Indianapolis Area Real Estate Blog

Comparing Payback Periods On 15-Year, 20-Year and 30-Year Mortgages

On all principal + interest home loans, the first few years of payments include a lot more money going to interest than to principal.  This is because mortgage repayment schedules are front-loaded with interest, meaning large-volume principal reduction won't occur until late in the mortgage's lifecycle. Comparing products at a 6% mortgage rate, did you know that after 15 years:

  • A 15-year mortgage will be paid in full
  • A 20-year mortgage will have 41.21% of its loan balance remaining
  • A 30-year mortgage will have 73.19% of its loan balance remaining

Of course, this doesn't mean that 15-year mortgages are better than their 20-year or 30-year brethren.  It just means that 15-year mortgages pay off faster.  Yet, there are reasons for homeowners to avoid 15-year mortgages.  For example, versus 20-year or 30-year products, 15-year mortgages require the highest monthly payment because the payback period is compressed to a shorter time. 
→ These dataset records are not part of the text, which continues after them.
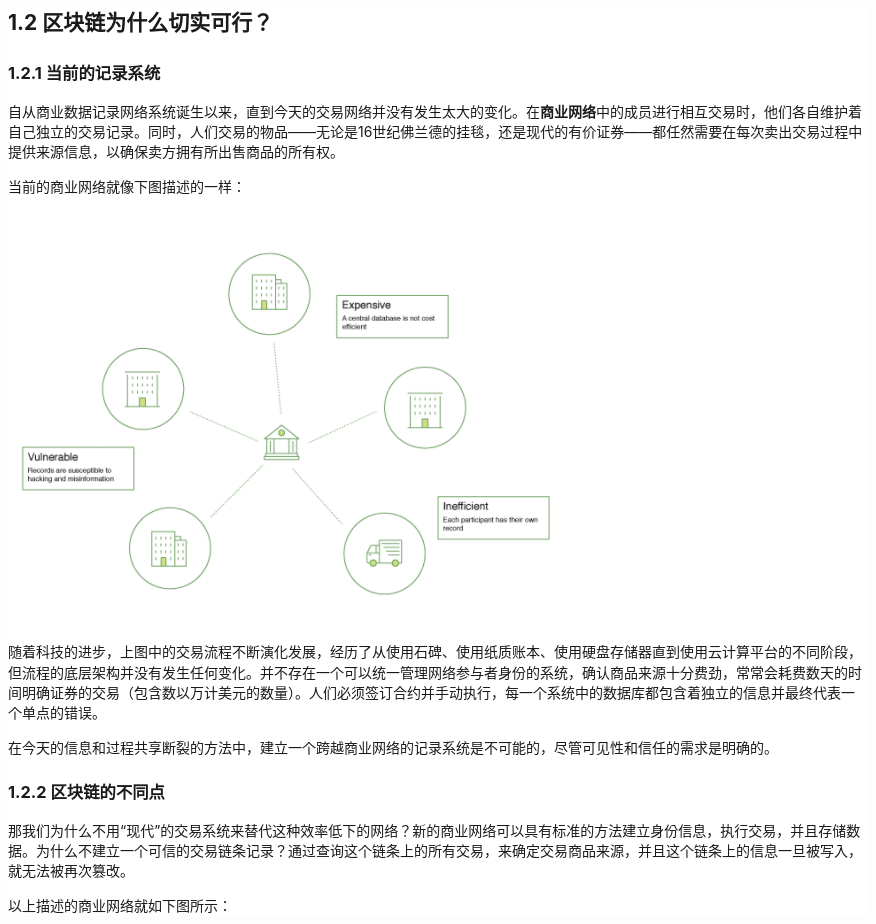 ## 1.2 区块链为什么切实可行？

### 1.2.1 当前的记录系统

自从商业数据记录网络系统诞生以来，直到今天的交易网络并没有发生太大的变化。在**商业网络**中的成员进行相互交易时，他们各自维护着自己独立的交易记录。同时，人们交易的物品——无论是16世纪佛兰德的挂毯，还是现代的有价证券——都任然需要在每次卖出交易过程中提供来源信息，以确保卖方拥有所出售商品的所有权。

当前的商业网络就像下图描述的一样：

![image-20220111204828382](images/image-20220111204828382.png)

随着科技的进步，上图中的交易流程不断演化发展，经历了从使用石碑、使用纸质账本、使用硬盘存储器直到使用云计算平台的不同阶段，但流程的底层架构并没有发生任何变化。并不存在一个可以统一管理网络参与者身份的系统，确认商品来源十分费劲，常常会耗费数天的时间明确证券的交易（包含数以万计美元的数量）。人们必须签订合约并手动执行，每一个系统中的数据库都包含着独立的信息并最终代表一个单点的错误。

在今天的信息和过程共享断裂的方法中，建立一个跨越商业网络的记录系统是不可能的，尽管可见性和信任的需求是明确的。

### 1.2.2 区块链的不同点

那我们为什么不用“现代”的交易系统来替代这种效率低下的网络？新的商业网络可以具有标准的方法建立身份信息，执行交易，并且存储数据。为什么不建立一个可信的交易链条记录？通过查询这个链条上的所有交易，来确定交易商品来源，并且这个链条上的信息一旦被写入，就无法被再次篡改。

以上描述的商业网络就如下图所示：
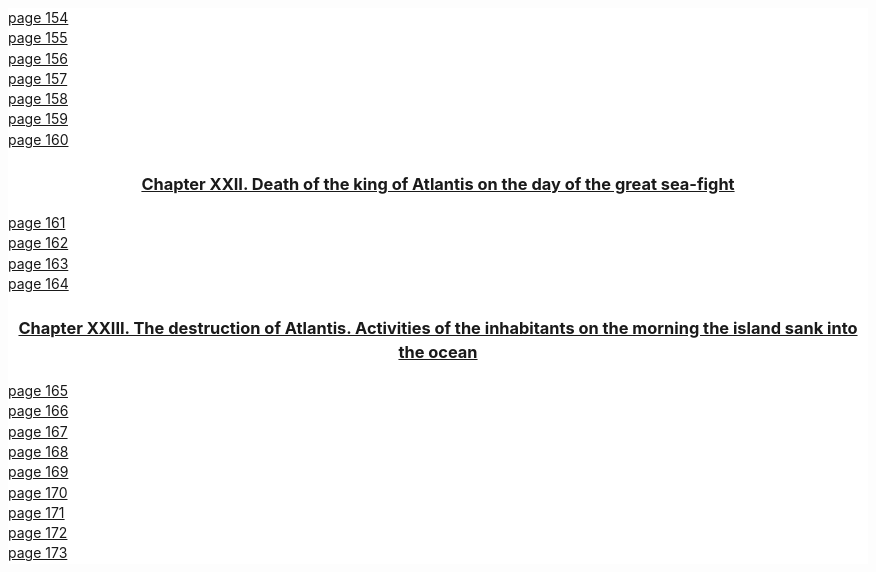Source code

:  <a href="smoa23.htm#page_154">page 154</a><br>
 <a href="smoa23.htm#page_155">page 155</a><br>
 <a href="smoa23.htm#page_156">page 156</a><br>
 <a href="smoa23.htm#page_157">page 157</a><br>
 <a href="smoa23.htm#page_158">page 158</a><br>
 <a href="smoa23.htm#page_159">page 159</a><br>
 <a href="smoa23.htm#page_160">page 160</a><br>
 <h3 align="CENTER"><a href="smoa24.htm">Chapter XXII. Death of the king of Atlantis on the day of the great sea-fight</a></h3>
 <a href="smoa24.htm#page_161">page 161</a><br>
 <a href="smoa24.htm#page_162">page 162</a><br>
 <a href="smoa24.htm#page_163">page 163</a><br>
 <a href="smoa24.htm#page_164">page 164</a><br>
 <h3 align="CENTER"><a href="smoa25.htm">Chapter XXIII. The destruction of Atlantis. Activities of the inhabitants on the morning the island sank into the ocean</a></h3>
 <a href="smoa25.htm#page_165">page 165</a><br>
 <a href="smoa25.htm#page_166">page 166</a><br>
 <a href="smoa25.htm#page_167">page 167</a><br>
 <a href="smoa25.htm#page_168">page 168</a><br>
 <a href="smoa25.htm#page_169">page 169</a><br>
 <a href="smoa25.htm#page_170">page 170</a><br>
 <a href="smoa25.htm#page_171">page 171</a><br>
 <a href="smoa25.htm#page_172">page 172</a><br>
 <a href="smoa25.htm#page_173">page 173</a><br>
 </body>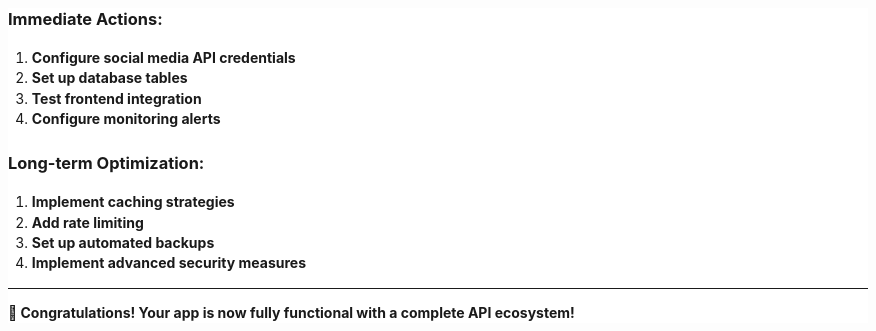 ### Immediate Actions:
1. **Configure social media API credentials**
2. **Set up database tables**
3. **Test frontend integration**
4. **Configure monitoring alerts**

### Long-term Optimization:
1. **Implement caching strategies**
2. **Add rate limiting**
3. **Set up automated backups**
4. **Implement advanced security measures**

---

**🎉 Congratulations! Your app is now fully functional with a complete API ecosystem!**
In addition, mortgage interest tax deductions to which most homeowners are entitled are reduced. So, just because the 15-year pays off quickly doesn't mean that it's best for everyone.

Discussion

#1 By Thesa Chambers, Broker at 9/17/2008 4:23 PM

Paula - with the rates going down it would be nice to see some folks get a 15 year mortgage - great info for your buyers - nice to see you

#2 By Curtis Reddehase at 9/22/2008 5:04 AM

Yes, a 15 year mortgage is not for everyone. If someone loses their job they may wish they had the 30 year, with lower payments. If disciplined, pay more each month on principal.

#3 By Paula at 9/20/2008 6:32 PM

Thesa - For those who can afford the increased payment, it makes sense. Good to see you also!

Ki - If a homeowner is diligent about paying extra each month on a 30 year morgage, they can save a ton, while having flexibility. You're right, it rarely pays on an investment - then again, it depends on the objective. If the objective is to hold long term, the investment could make sense at 15 years.

#4 By Ki in Austin at 9/20/2008 3:07 PM

I struggle with this on properies. Its nice on 15 years that you pay off the mortgage quick and you get a lower interest rate and a total lower cost.

On investment properties its hard to take that in general on a 15 year your rent doesnt cover your mortgage except in a few cases. So its hard to buy too many properties because you are losing money on them.

Sometimes I tell people to get a 30 year and then overpay. That way they can lower pay it off quick but change their mind if they need to. They lose the lower interest rate that way though.